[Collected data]
=======
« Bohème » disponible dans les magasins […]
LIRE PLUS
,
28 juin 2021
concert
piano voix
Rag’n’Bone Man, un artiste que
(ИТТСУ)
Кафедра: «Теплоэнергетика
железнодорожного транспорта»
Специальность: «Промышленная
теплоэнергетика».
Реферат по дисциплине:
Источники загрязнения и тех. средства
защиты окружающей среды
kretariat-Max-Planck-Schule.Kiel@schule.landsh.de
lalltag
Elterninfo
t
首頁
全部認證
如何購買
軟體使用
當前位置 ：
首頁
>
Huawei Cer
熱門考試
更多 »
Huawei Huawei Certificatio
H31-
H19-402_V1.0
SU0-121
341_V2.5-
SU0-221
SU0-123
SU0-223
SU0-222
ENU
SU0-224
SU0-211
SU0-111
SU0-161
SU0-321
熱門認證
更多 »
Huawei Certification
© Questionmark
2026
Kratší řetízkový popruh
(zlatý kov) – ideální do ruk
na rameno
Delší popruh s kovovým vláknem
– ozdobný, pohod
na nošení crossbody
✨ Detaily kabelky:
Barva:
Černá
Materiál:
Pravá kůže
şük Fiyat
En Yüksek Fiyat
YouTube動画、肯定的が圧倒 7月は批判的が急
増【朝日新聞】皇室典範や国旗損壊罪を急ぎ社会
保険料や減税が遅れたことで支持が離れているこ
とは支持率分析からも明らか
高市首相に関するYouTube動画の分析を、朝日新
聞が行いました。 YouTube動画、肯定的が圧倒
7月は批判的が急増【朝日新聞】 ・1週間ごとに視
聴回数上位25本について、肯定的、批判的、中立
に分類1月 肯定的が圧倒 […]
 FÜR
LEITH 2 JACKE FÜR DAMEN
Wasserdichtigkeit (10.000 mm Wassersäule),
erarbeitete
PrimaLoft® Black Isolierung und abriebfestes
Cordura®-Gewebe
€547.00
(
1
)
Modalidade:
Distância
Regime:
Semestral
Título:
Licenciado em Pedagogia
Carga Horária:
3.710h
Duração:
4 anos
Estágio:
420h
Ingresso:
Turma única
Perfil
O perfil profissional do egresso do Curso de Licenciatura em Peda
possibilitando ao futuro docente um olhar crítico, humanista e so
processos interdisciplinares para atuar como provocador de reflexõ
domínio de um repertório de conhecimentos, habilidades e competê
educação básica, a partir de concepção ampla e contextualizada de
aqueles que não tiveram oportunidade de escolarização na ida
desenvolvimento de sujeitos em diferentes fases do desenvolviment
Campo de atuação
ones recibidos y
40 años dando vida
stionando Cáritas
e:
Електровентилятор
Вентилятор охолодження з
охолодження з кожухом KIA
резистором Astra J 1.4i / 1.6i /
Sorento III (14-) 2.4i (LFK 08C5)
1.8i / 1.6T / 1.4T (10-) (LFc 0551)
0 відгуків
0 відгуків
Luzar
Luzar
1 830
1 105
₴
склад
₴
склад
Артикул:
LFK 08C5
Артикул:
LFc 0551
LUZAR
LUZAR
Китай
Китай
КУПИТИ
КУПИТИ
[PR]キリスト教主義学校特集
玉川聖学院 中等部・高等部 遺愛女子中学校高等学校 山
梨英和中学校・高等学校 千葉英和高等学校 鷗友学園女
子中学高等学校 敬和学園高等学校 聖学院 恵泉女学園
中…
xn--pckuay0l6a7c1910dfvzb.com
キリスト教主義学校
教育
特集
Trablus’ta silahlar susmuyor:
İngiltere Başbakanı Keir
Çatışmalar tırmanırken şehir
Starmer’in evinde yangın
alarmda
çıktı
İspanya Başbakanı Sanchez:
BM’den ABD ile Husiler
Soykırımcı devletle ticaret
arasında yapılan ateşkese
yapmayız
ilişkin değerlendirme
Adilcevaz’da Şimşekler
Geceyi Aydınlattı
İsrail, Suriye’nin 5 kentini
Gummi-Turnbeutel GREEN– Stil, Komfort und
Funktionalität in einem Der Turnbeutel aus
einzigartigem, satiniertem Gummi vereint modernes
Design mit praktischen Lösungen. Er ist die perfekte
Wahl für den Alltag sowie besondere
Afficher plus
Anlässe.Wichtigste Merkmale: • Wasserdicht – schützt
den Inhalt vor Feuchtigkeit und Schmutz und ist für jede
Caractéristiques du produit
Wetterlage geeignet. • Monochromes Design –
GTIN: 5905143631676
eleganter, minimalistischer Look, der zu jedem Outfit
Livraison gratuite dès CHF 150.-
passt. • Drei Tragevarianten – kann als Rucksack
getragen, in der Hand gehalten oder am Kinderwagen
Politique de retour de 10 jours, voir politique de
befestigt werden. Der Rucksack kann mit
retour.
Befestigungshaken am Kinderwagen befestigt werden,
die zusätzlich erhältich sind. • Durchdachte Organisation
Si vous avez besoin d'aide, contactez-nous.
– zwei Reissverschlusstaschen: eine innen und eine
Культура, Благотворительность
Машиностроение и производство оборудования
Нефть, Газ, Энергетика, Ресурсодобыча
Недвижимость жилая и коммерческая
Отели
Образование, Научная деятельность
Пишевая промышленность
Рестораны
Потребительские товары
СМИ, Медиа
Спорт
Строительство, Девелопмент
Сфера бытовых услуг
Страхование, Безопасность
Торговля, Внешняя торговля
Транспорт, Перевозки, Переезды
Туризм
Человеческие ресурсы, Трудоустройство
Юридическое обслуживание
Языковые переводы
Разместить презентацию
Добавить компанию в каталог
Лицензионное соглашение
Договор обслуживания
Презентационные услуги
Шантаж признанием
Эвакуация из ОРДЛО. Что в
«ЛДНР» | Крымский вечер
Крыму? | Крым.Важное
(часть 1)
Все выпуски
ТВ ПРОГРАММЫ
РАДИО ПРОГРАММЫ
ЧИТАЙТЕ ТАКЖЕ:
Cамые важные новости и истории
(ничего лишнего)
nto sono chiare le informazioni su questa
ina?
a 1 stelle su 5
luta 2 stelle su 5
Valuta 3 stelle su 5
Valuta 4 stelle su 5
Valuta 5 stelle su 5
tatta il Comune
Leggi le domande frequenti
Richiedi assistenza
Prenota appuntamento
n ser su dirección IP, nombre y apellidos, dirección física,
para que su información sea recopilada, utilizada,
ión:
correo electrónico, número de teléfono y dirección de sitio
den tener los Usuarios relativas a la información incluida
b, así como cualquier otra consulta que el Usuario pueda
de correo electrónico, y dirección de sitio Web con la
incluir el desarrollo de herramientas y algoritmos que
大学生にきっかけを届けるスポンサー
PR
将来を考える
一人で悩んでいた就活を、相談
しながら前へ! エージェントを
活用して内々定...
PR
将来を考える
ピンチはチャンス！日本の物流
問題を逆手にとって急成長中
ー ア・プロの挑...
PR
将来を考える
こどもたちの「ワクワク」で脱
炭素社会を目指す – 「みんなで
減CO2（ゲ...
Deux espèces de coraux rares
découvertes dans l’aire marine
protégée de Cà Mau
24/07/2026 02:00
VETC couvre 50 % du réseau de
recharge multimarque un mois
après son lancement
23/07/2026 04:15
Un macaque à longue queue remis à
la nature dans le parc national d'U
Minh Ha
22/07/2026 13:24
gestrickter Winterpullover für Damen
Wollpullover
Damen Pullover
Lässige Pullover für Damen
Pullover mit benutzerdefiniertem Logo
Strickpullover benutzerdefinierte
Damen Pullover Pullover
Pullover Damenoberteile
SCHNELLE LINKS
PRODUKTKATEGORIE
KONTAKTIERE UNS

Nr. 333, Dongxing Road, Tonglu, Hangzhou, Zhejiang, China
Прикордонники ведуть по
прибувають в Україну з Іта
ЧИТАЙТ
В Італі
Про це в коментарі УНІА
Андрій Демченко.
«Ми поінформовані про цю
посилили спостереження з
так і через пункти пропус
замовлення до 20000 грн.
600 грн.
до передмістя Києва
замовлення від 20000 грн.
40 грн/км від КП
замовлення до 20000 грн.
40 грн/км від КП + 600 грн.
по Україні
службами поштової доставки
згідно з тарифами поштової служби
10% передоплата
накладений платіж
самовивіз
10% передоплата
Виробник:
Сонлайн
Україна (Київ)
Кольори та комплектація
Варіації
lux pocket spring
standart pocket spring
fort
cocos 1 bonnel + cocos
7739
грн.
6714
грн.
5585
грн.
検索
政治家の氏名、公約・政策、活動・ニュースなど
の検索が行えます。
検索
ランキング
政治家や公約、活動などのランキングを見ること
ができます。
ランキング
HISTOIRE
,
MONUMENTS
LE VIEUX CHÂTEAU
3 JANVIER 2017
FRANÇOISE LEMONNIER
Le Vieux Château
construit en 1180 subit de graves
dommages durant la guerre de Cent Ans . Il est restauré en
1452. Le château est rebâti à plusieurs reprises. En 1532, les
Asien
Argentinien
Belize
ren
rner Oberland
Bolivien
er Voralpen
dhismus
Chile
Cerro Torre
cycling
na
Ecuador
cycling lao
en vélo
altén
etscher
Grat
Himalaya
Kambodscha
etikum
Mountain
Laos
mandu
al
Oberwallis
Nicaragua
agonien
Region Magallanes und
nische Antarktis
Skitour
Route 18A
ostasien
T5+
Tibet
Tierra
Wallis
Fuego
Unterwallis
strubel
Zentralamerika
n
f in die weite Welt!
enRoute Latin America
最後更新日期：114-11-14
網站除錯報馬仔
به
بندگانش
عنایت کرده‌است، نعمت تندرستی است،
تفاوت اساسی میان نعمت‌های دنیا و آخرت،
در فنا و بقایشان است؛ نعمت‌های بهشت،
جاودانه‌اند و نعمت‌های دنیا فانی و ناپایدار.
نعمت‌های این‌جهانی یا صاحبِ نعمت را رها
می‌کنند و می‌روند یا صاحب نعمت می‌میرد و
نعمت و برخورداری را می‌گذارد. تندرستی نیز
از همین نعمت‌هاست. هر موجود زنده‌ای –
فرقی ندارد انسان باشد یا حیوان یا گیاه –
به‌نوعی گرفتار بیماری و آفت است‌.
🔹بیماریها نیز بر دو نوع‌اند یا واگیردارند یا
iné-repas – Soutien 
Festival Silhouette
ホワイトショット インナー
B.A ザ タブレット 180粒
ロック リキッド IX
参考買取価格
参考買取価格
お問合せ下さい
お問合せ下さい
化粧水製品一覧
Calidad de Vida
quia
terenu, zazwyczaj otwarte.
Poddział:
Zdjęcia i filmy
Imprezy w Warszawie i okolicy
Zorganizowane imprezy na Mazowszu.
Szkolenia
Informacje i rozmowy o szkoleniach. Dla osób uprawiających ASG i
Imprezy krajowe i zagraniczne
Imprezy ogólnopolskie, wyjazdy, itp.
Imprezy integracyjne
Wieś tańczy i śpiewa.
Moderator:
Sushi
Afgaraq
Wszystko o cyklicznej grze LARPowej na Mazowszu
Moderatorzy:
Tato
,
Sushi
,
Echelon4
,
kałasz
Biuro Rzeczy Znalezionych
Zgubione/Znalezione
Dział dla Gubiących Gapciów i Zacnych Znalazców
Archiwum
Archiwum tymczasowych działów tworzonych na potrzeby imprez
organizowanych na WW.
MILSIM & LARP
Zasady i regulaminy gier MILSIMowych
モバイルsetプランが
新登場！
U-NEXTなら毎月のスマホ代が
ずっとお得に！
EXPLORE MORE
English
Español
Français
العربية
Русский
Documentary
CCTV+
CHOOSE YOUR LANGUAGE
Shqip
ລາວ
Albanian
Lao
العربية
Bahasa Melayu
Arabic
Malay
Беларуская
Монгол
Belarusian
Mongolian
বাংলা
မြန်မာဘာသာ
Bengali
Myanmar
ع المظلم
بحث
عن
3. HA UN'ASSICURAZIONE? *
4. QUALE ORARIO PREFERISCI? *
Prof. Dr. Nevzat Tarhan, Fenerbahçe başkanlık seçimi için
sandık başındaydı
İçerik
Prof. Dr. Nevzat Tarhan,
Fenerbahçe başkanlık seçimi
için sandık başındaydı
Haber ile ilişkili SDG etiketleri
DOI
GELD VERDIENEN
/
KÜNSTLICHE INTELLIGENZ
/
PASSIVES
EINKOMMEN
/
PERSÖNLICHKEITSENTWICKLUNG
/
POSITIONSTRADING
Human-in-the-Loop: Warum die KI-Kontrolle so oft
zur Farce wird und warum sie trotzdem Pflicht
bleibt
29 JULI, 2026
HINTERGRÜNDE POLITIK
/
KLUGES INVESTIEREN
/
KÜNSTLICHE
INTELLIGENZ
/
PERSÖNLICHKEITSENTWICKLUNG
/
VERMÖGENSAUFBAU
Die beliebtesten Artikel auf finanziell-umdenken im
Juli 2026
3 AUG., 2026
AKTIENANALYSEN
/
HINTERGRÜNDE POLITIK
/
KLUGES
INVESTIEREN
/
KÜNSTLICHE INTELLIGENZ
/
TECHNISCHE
=======
→ TO-DO ITEM
Taking every line of the records in turn, count the ones holding "Kinderwagen", and state nothing but the number.

→ ANSWER
2